The choice of plants, trees, shrubs and herbiage –
both indigenous and naturalised – as also the medicinal and aromatic properties
of each are spelt out in detail. Flowering trees like kesu, amaltas, kadamb, nagkesar; fruit-bearing ones such as jamun, mango, amla, banana, kathal, shahtoot as well as pomegranate, citron,
orange, lime, shaddock, fig, grape, phalsa;
scented flowers such as rose, tuberose, chandni,
mogra, chameli vie for space in these scented Islamic gardens of the Deccan
with medicinal plants such as kafur,
sandal, firanjmushk, etc. Two major seventeenth-century Deccani masnawis,
Mulla Nasrati’s Gulshan-e-Ishq and
Abdul Dehalvi’s Ibrahim Nama, further
the analogy between the garden and the world.
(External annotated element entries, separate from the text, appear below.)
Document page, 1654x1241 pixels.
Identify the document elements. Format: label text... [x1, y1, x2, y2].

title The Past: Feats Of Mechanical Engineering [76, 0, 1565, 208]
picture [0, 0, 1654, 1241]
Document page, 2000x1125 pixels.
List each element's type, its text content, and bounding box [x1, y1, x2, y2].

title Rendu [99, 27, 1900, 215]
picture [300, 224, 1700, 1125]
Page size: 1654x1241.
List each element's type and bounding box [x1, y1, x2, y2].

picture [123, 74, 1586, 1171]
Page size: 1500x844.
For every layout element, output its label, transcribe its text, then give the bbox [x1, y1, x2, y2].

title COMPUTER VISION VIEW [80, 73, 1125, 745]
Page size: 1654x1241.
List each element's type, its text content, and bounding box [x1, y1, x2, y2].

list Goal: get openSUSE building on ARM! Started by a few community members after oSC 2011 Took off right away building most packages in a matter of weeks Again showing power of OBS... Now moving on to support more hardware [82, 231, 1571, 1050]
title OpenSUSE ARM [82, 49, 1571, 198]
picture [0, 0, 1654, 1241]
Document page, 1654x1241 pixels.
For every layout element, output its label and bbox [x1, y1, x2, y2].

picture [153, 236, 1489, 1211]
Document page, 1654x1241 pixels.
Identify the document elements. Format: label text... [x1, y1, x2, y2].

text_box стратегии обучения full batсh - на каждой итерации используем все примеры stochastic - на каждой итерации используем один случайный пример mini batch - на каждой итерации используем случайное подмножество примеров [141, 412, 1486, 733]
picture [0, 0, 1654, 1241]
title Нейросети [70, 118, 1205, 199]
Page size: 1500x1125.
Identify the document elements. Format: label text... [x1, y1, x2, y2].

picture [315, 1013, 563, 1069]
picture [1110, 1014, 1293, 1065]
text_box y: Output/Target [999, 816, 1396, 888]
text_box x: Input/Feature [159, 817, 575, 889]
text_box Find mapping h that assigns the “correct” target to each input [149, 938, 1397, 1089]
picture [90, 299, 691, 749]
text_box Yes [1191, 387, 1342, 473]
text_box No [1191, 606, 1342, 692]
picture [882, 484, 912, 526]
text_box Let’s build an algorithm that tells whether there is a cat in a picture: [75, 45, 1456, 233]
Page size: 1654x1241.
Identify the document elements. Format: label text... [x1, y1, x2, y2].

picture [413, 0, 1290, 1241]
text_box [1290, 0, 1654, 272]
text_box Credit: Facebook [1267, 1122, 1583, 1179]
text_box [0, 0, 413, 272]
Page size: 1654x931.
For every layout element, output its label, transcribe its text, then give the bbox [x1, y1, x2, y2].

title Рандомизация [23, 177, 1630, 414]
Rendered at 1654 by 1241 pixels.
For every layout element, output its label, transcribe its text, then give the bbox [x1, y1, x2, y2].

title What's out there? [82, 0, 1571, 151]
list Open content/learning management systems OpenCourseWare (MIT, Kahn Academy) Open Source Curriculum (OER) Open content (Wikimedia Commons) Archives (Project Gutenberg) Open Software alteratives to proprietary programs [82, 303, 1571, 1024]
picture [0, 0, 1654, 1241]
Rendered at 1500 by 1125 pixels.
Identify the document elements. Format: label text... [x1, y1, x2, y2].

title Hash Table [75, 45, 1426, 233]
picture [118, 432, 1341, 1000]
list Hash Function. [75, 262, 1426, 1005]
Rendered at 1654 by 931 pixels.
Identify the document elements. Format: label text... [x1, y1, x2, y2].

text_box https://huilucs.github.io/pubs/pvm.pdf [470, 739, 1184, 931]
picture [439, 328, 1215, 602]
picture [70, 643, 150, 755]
The fragrance from these scented
gardens lingers in lines such as these:
Nazr ke rang dene kun har yek gul rang ka
kasa
Muatr mann ke karne kun kali har
huqqa parmal ka
(To
brighten the eye, each (flower) was a cup colourful
To
perfume the heart, each bud was a box of parmal
fragrance)
Also read:
1.
Ebba
Koch, The Complete Taj Mahal and the Riverfront Gardens of Agra, London: Thames and Hudson 2006.
2.
D.
F. Ruggles, Islamic Gardens and
Landscapes, Philadelphia: University of Pennsylvania Press, 2007
3.
Frances
Hodgson Burnett, The Secret Garden, London:
Heinemann
This review first appeared in The Herald, Karachi, July 2012.